Si t'as pas vu la peau rouge de l'Alcurrucén sur le charbon de Bizkaia, difficile de t'expliquer ce qu'est la peur.
Le Parladé de toutes les "flippes", le Núñez de tous les remords, celui qui fait regretter, amer, cette seconde où t'as basculé pour devenir cet être suprême qui se sape de lumière à l'heure où l'autre, le terrien, enfile le short de plage. Ouais, l'ami, c'était sans compter sur ce foutu Núñez d'Alcurrucén, ce terrible enfoiré, fusion aboutie des clans Villamarta, et Rincón. Pourtant tu les as aimées, ces putains de bestioles éventées comme des "Ducros" de supermarché, quand tu rêvais LA faena meringuée, 1000 fois récitée à poil dans ta salle de bains, avant que de te voir con dans la glace. Pardi, cet Alcurrucén niaiseux comme un labrador te faisait frétiller, avec sa pénible caste carambar.
Foutaise, tu peux d'ores et déjà plier tes souvenirs de morveux à l'arrière du Berlier. Le Núñez que j'ai vu là, est devenu beau gosse, un vrai tatoué, même, et faudrait voir à pas lui causer dentelle, en plus. En fait, il se pourrait que les Lozano, dans leur vision "début de siècle", se décident à remettre les pendules de la Grande Caste, à l'heure. Les points sur les I, les gourmettes aux poignets, avec du plomb dans les mâchoires, s'il te plaît !
D'abord, ce toro est un cadeau pour les rétines : peau de feu sur morrillo en colline de Chalosse à l'heure de la moisson, croupe de teutone euphorique en plein "Oktoberfest", truffe en l'air, bave fumante, et pointes vers les cieux comme des dents en cors de chasse de pachydermes sibériens... Oh, mon Dieu, les pitones de l'Alcurrucén !!! Pas de bol pour les timides en baston, ce tonton-là a changé de partoche, et la musique qu'il joue ne va plus bien aux sensibles...
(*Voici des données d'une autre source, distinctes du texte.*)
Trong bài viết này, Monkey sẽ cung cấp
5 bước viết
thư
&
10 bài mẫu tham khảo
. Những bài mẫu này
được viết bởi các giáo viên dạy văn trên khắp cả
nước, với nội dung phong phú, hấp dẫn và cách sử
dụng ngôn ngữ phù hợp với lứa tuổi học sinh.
Sur le frontal velu de l'énergumène, tu peux lire désormais : ici, un fou de castagne ! Un pec de pets, de pignes et de patacs, de pam, de pum et de pif paf ! Bref, qu'on se le dise, Monsieur ne prend plus de rendez-vous mondain. Fougue fulante et rage à vif, ça court, ça tape et ça tempête ! Tronche vers les astres ou au ras des pâquerettes, coup de tromblon à tous les étages et gare à toi, minot, si t'as pas chaussé les 18. Ça pourrait voler épais, et tomber gras, pour fracasser sévère, comme en pluie de ferraille poudreuse dans un champ de la Somme, comme un coup de cornasse en pleine gueule ! T'inquiète, fiston, les 15 cm dans la guibole, c'est offert par le patron !
Je jurerais que les 3 fadas désignés pour cette mise en bouche à la mode bilbaína en parleront encore dans 150 ans, avec des grelots dans la voix et des tambours dans le teston, pour saupoudrer le tout. Je te le dis, je n'ai jamais vu tant de trouille derrière les mèches de chacun. De lumière, d'argent ou coiffé d'un castoreño, le doute, la peur, les remords, et une vibrante envie de se chier dessus, tout y était, car le toro d'Alcurrucén 2010 est un costaud, amigo, moulé dans la plus pure tradition de la Caste bouillante, de la Race vive, âpre, sèche et rêche qui fait d'un Toro, un Tío, d'un Toro, un Tihut, d'un Toro, un Toro.
Pour la partie sucrée, on coupa, ce jour-là, 1 grosse oreille grasse et velue, voire 2 ou 3 ou 4, si la guigne n'avait plongé le museau dans cet hymne aux tatoués et aux fortes têtes. L'on retiendra donc, qu'au final, qui veut toréer, coupe, SURTOUT, si Môssieur invite à l'acte torero.
Il reste une paye avant que ces diables rouges extremeños ne buvardent la douloureuse légende Miura, ou le prestige "lounge" des Albaserrada du père Martín, et sans doute qu'on nous servira ici et là encore un peu de cette charge "jambon purée" qui faisait rougir la haute futaille du toreo, mais il se trouve que les frangins Lozano ont déterré une pépite toristissime de leurs cercados de Navalmoral de la Mata, et ils savent bien, eux, que tout ça est bouffé d'une Caste folle, de celle que seuls les élus, les Toreros "qui veulent bien toréer" auront la courtoisie de croiser de près. Et si les noces de plomb se célèbrent sur le sable, alors on admettra volontiers que c'est déjà plutôt burné.